By taking a businesslike approach to investing, we can sidestep the constant need to be concerned about macro events or overall market valuations.  Instead, we have the luxury to focus on the long-term state of affairs at businesses in which we have high conviction: “Is the business getting better? Is its economic moat getting wider? Is it continuing to gain ground against competitors?”  This approach, in essence, is the same as that used by founders of successful businesses.  As someone recently reminded us, “the best investors in the world, are not investors at all. They are entrepreneurs who never sold.”

Recent purchase

We recently purchased shares in SoftBank (SFTBY), a Japanese holding company that owns interests in several outstanding businesses, primarily in the technology, internet and communications sectors. Based on the market values of its holdings, SoftBank currently trades at 50% discount to its net asset value of $240 billion.

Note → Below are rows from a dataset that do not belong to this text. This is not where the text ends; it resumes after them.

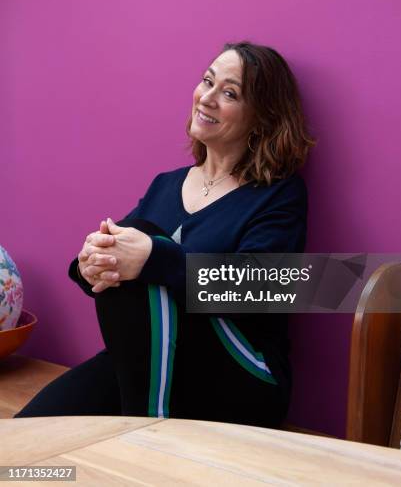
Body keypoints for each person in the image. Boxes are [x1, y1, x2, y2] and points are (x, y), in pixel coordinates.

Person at [14, 41, 315, 428]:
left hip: (243, 378)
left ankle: (146, 443)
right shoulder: (166, 185)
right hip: (150, 362)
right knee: (22, 444)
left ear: (262, 118)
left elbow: (261, 287)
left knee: (141, 242)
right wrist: (88, 266)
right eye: (207, 81)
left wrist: (153, 258)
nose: (206, 98)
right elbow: (122, 252)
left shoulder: (279, 194)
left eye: (229, 93)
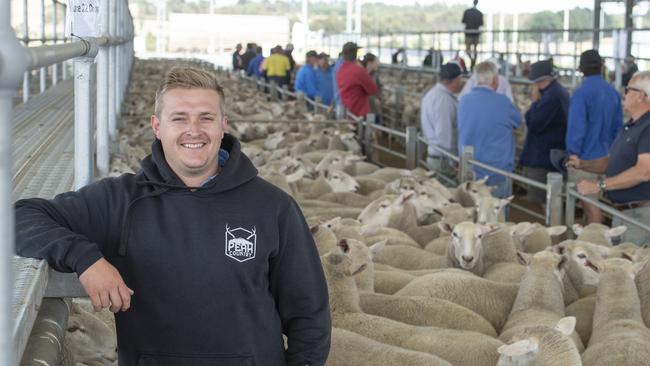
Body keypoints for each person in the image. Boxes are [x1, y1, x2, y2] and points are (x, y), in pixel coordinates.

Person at [14, 67, 332, 365]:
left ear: (224, 124)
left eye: (206, 118)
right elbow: (19, 217)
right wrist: (84, 258)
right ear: (157, 126)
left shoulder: (273, 207)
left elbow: (309, 313)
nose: (193, 130)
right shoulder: (119, 200)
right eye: (179, 118)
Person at [572, 71, 650, 246]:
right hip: (624, 213)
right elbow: (611, 162)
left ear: (641, 96)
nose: (624, 94)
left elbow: (644, 172)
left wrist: (599, 185)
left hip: (641, 215)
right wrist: (583, 164)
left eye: (628, 89)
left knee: (627, 268)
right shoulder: (631, 126)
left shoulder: (648, 127)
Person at [566, 49, 623, 224]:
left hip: (586, 160)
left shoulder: (581, 93)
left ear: (581, 69)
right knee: (595, 202)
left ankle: (597, 242)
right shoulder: (613, 92)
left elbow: (577, 127)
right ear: (601, 67)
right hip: (607, 157)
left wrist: (572, 153)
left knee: (591, 205)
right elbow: (618, 127)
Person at [458, 61, 521, 199]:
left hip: (470, 169)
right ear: (495, 79)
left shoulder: (463, 101)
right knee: (497, 216)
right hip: (496, 172)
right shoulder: (503, 102)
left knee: (471, 213)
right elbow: (518, 121)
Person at [519, 60, 569, 208]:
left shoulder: (550, 97)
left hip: (544, 156)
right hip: (552, 153)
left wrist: (534, 103)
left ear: (539, 80)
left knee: (545, 200)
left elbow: (535, 124)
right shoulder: (559, 91)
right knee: (550, 200)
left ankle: (550, 229)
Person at [420, 63, 463, 176]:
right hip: (443, 160)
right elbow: (444, 134)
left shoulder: (431, 94)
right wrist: (452, 160)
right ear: (456, 79)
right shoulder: (444, 101)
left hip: (435, 156)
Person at [336, 42, 378, 118]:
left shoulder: (340, 71)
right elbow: (373, 90)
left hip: (347, 113)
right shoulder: (358, 70)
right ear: (355, 54)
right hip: (359, 115)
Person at [462, 0, 483, 71]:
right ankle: (473, 62)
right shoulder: (479, 13)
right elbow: (481, 24)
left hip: (468, 34)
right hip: (476, 34)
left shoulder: (467, 12)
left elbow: (463, 21)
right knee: (475, 50)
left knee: (468, 50)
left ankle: (472, 61)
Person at [361, 53, 383, 123]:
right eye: (376, 62)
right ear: (370, 63)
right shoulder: (360, 74)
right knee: (364, 128)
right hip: (363, 109)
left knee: (373, 128)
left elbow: (379, 88)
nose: (378, 64)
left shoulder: (375, 76)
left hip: (374, 110)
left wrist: (378, 98)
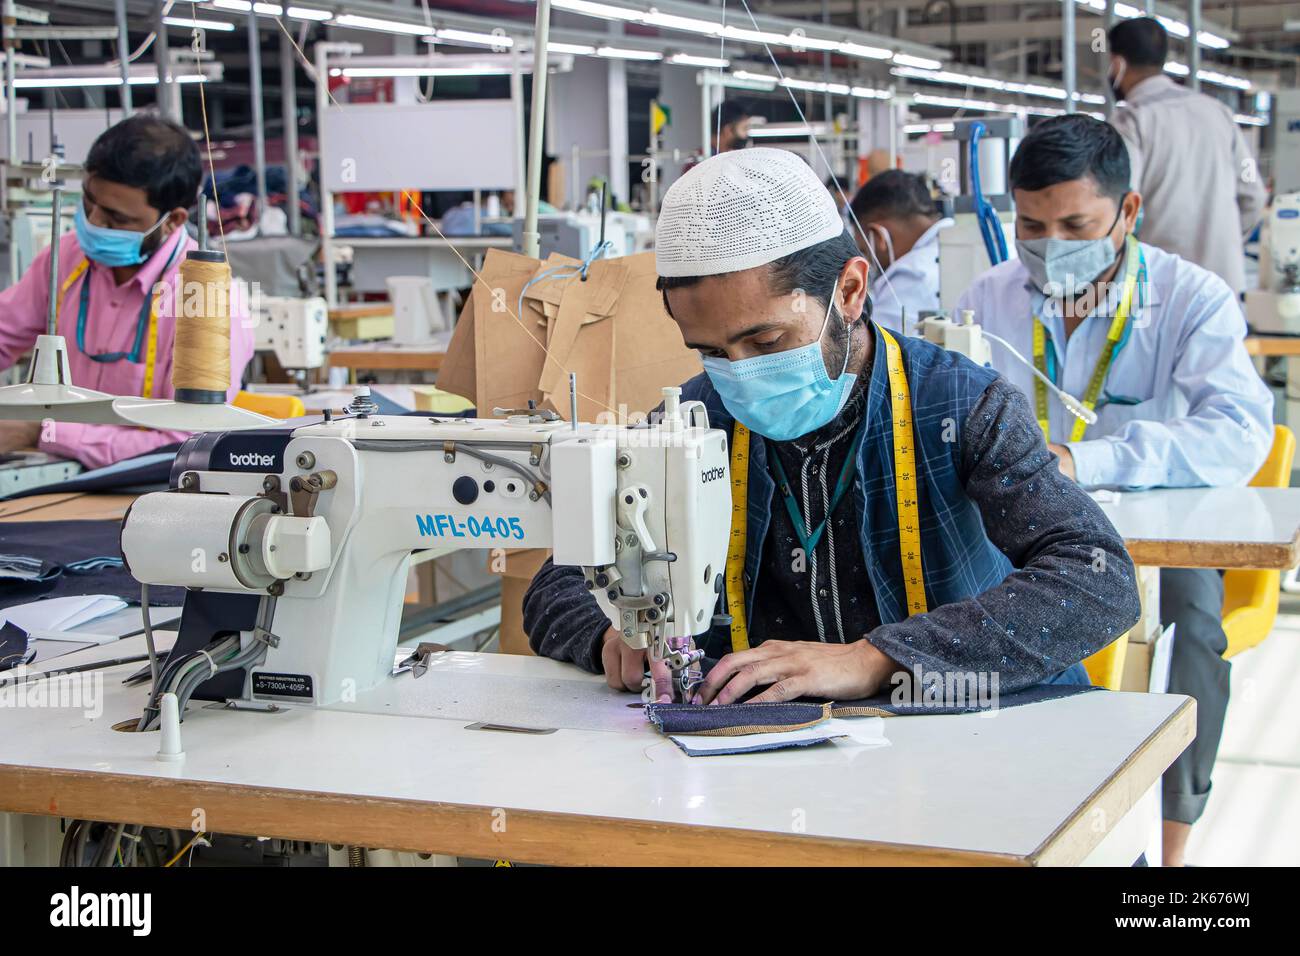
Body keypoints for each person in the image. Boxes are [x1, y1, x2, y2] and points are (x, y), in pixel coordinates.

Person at [524, 145, 1140, 710]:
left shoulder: (961, 405)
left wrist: (877, 659)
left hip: (959, 731)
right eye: (709, 350)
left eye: (766, 339)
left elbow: (1098, 576)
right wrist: (611, 630)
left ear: (849, 290)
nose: (738, 373)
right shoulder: (693, 417)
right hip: (777, 749)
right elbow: (558, 582)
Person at [958, 114, 1274, 866]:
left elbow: (1239, 431)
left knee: (1194, 637)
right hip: (1023, 532)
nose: (1050, 245)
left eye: (1076, 224)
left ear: (1128, 213)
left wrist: (1086, 460)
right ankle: (1016, 821)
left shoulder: (1191, 297)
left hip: (1157, 534)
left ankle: (1168, 852)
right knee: (953, 621)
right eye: (1031, 225)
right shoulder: (989, 297)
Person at [0, 115, 254, 470]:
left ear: (174, 219)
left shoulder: (205, 300)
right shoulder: (66, 258)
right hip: (53, 478)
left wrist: (43, 433)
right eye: (89, 203)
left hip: (151, 492)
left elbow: (188, 442)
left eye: (116, 219)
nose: (94, 222)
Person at [1106, 16, 1266, 295]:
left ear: (1118, 64)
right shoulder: (1218, 112)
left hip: (1165, 286)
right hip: (1224, 284)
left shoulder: (1130, 121)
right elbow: (1254, 194)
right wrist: (1223, 244)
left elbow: (1119, 205)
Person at [849, 169, 952, 333]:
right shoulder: (959, 242)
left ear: (879, 236)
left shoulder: (910, 275)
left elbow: (875, 345)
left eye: (865, 251)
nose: (869, 260)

SoftBank’s largest holding is another of our recent purchases, Alibaba. The company’s original $20 million investment is now worth approximately $120 billion, accounting for half of SoftBank’s net asset value.  As Alibaba also trades at a substantial discount, this offered the opportunity for us to purchase SoftBank shares at a “double-discount.”

The underperformance of SoftBank shares can likely be attributed to two factors: (1) the market’s preference to own pure-play operating companies, rather than sum-of-the-parts stories; and (2) a high-profile failed investment (WeWork) by Vision Fund, a venture capital fund in which SoftBank is a partner. Despite the company’s loss on WeWork, a valuation using conservative assumptions on the company’s holdings (25% discount on Alibaba shares, 10% discount on all publicly-traded assets, and a 40% discount on the Vision Fund) implies a 34% discount on a net asset value basis.  With SoftBank trading at just half of mark-to-market net asset value, the shares are set up to deliver attractive risk-adjusted returns, especially given the attractive growth profile for Alibaba.

Moon Capital Management

 

 

[1] For a detailed discussion of the social psychology behind this, read Daniel Kahneman’s exceptional new book Noise.  The punchline: people are terrible at objectively evaluating their own level of competence.

[2] This strategy worked in 2000 – 2002, as value investors (us included) generally performed quite well as the Internet bubble burst, while the S&P 500 declined 47% from its 2000 peak to the September 2002 cycle trough.